My findings are that Carleen Hutchins broadly got it right: if you set the Mode 5 tap tone of front and back with the belly just a few Hz below the back at 340 to 350 Hz (measured with low moisture content in the wood), your fiddle can turn out sounding really good! There is much more detail on the ‘Plate Tuning for Dummies page’ that shows how very important the plate weights are too.
Coupling Frequencies
To get more consistent results, especially helpful for beginners, the other change to traditional practice the Mr. Kreit introduces is measuring and setting what he calls the Coupling Frequencies.
There are two Coupling Frequencies are the tap tones or resonant frequencies measured when
1) just the back plate is glued onto the bouts (or garland) and without the neck attached, and then 
2) just the belly is glued onto the the bouts (or garland), again without the neck.
These are easily and quickly measured, but do require that one of the plates is first temporarily glued (using diluted weak glue and cigarette papers!) to the bouts or garland, and then removed before the other plate is glued to the garland.
This puts an important intermediate step between setting the tap tones of the pates and then setting the difference between the coupling frequencies of back and belly to about 25 Hz, as shown in the important chart on the right.

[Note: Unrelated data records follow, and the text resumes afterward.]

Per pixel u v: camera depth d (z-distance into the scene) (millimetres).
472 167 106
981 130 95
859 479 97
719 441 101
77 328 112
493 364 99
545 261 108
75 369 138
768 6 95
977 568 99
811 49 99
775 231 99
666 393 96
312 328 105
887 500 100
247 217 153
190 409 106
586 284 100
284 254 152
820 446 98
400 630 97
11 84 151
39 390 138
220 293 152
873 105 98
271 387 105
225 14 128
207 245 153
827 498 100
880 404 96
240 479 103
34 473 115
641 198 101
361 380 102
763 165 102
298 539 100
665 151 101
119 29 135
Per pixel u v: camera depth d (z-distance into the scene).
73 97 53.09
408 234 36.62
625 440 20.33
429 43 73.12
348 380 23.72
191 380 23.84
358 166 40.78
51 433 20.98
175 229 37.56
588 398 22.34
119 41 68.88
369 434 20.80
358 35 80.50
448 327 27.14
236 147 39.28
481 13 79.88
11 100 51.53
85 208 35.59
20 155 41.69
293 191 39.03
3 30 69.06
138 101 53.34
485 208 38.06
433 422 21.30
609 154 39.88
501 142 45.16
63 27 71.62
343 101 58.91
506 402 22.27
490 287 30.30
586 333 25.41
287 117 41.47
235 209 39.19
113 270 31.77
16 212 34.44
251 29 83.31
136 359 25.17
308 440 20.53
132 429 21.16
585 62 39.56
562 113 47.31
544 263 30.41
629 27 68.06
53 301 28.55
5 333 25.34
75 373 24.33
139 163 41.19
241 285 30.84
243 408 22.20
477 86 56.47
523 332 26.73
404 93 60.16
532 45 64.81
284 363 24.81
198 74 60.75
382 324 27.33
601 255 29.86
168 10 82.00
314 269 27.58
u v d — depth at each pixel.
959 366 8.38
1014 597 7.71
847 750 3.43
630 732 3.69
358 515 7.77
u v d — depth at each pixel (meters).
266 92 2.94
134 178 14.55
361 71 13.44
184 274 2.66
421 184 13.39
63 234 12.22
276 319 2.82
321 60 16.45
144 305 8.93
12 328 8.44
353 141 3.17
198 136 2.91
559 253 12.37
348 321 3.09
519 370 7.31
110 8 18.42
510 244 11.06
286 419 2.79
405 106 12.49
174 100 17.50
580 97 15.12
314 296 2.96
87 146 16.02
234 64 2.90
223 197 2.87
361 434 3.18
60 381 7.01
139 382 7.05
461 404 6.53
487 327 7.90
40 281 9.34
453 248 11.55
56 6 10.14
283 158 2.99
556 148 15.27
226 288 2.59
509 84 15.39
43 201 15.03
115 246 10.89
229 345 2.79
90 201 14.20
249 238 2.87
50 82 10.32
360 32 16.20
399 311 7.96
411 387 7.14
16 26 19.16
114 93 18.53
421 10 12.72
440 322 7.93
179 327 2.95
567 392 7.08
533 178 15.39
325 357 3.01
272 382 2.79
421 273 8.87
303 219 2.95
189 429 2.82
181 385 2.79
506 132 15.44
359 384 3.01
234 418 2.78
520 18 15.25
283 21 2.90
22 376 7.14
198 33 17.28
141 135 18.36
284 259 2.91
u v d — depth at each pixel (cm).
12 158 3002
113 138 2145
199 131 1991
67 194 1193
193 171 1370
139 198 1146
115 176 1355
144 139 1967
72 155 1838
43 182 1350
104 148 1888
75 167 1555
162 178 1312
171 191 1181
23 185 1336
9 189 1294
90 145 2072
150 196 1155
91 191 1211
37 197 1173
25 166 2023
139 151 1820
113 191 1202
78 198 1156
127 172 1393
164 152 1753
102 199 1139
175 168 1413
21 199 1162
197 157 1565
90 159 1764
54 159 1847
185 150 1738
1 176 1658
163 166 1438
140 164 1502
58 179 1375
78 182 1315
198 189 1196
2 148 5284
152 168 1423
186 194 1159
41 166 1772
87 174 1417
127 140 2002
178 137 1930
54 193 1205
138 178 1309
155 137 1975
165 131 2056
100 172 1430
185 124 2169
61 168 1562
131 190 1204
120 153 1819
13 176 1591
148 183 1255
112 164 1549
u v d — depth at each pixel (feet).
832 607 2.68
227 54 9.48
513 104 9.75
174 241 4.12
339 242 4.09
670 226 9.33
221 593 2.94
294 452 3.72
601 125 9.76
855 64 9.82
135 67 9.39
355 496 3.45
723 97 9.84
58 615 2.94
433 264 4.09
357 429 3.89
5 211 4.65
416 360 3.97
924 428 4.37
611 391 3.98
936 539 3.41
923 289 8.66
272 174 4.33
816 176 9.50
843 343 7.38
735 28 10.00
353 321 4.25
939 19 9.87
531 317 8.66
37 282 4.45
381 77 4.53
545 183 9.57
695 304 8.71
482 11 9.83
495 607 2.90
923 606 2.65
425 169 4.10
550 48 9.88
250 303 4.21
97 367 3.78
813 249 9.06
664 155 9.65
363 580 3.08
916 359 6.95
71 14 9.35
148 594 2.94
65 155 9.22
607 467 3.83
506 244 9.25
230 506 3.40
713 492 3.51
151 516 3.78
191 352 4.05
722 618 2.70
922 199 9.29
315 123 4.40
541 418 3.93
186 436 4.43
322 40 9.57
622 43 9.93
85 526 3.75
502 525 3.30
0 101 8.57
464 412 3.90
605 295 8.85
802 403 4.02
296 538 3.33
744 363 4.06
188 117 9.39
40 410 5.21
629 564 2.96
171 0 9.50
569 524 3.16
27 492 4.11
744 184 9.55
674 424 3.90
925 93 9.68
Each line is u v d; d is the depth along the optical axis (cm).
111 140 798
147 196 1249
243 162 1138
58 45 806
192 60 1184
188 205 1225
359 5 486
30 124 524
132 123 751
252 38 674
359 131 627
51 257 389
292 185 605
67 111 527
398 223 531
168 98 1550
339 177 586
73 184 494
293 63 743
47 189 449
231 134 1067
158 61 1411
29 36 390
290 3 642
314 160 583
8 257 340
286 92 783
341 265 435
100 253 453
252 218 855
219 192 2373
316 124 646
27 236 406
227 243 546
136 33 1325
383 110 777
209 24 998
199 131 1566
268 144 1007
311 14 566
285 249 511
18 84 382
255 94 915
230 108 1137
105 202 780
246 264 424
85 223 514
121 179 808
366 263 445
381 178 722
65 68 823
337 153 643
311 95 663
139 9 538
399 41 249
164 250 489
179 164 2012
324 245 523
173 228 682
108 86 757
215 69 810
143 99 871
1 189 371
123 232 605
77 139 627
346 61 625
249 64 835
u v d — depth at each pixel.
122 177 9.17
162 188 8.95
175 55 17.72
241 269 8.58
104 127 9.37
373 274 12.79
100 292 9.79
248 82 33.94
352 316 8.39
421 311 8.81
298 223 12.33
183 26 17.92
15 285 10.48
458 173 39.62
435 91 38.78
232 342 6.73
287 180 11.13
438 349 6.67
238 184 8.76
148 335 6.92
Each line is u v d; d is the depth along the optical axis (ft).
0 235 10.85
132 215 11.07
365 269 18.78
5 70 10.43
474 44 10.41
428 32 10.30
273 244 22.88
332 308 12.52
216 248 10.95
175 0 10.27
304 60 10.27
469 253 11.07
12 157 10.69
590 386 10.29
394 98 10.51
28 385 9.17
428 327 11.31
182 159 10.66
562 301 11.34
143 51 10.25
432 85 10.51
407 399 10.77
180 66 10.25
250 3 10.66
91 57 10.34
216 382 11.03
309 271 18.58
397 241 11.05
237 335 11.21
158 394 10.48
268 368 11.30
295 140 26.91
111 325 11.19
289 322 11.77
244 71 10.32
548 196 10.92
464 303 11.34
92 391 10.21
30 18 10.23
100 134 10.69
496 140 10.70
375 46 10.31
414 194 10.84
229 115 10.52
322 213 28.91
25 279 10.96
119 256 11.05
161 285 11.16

Click on it - it is a .pdf file.
This does makes the violin body resonant mode frequencies much more predictable.
You will also find a model that predicts these key violin body frequencies, that have a major effect on what it sounds and plays like, on the ‘Plate Tuning 4 Dummies’ page.
So using this ‘hierarchy’ of relationships(right) for a violin made from scratch - started from blocks of wood - you can measure the 19 different frequencies of the individual parts and then at the end measure the final body-mode frequencies of the finished violin that have been predicted.
So the instrument ends up with the key body resonances where you want them. The chart I sometimes use to do this for violins is here on the right - click on it.
Plate weight
Does it matter if violin plates are heavy even though they are tuned to the right Mode 2 and 5 resonant (tap tone) frequencies?
Well, yes it does, and a lot. The weight, or rather the lightness of each plate is a measure of its quality, providing that it has the right tap tones and low losses when it vibrates. A light plate with the right arching and thicknessing on good wood has less wood for the bow and strings to move: it will respond more quickly and give out more sound energy.
If you have a look at the page on ‘Plate tuning 4 dummies’ I show you how to make the best of the wood or plates you have to make a violin that will sound very good indeed, but there is no substitute for buying the best low density stiff wood you can afford!
‘Ordinary’ wood will make a good violin (as the Chinese student violins now show!) provided you get the plate tap tones right!